Fenomena baru yang mencuat sejak 2016, katanya, adalah jual beli jabatan. Setelah memenangkan pilkada, kepala daerah sebagai Pejabat Pembina Kepegawaian (PPK) memiliki kewenangan mengangkat, memutasi, dan memberhentikan ASN di wilayahnya. Di sinilah ruang transaksional terbuka lebar.
“Pasarnya sudah jelas: kepala dinas pendidikan sekian miliar, dinas PU sekian miliar, kesehatan sekian miliar harganya. Kepala daerah beralasan, ‘saya maju keluar ongkos mahal, masa kamu tidak bayar’. Ini nalar yang rusak, tapi sudah menjadi praktik lazim di banyak daerah,” katanya.

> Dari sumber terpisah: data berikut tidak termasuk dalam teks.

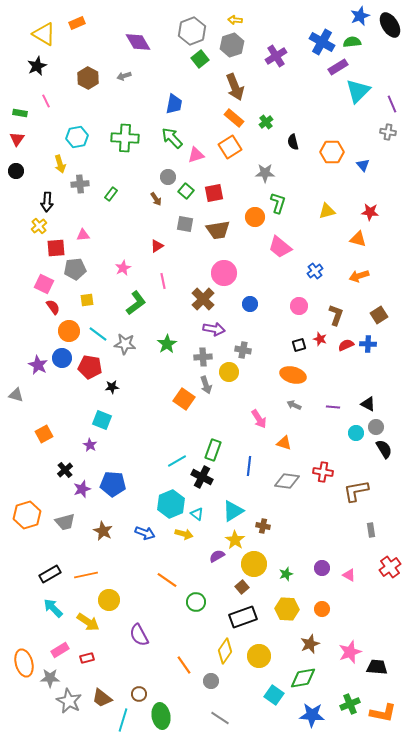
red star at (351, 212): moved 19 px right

Dampaknya fatal. ASN yang berintegritas, menolak kompromi dan tetap berpegang pada meritokrasi, justru terpinggirkan. Birokrasi daerah kehilangan profesionalisme, karena jabatan bukan lagi hasil prestasi, melainkan transaksi.
DPRD Melemah, Pengawasan Lumpuh
Dalam teori tata kelola pemerintahan lokal (local governance), lembaga pengawas utama kepala daerah adalah DPRD. Namun dalam praktiknya, fungsi pengawasan ini nyaris tidak berjalan. Banyak DPRD justru berkoalisi secara tidak sehat dengan kepala daerah demi kepentingan bersama.
“Dewan kita banyak yang tidak fungsional. Alih-alih mengawasi, malah kongkalikong dengan eksekutif. Akibatnya, sistem pengawasan yang mestinya berlapis menjadi lumpuh,” katanya.
Selain itu, pengawasan dari masyarakat, pers, dan lembaga swadaya masyarakat juga belum cukup kuat. Munculnya whistleblower atau “peniup peluit” dari kalangan internal birokrasi memang memberi secercah harapan, namun masih bersifat sporadis dan sering dilatarbelakangi faktor personal seperti mutasi tidak adil atau rasa kecewa.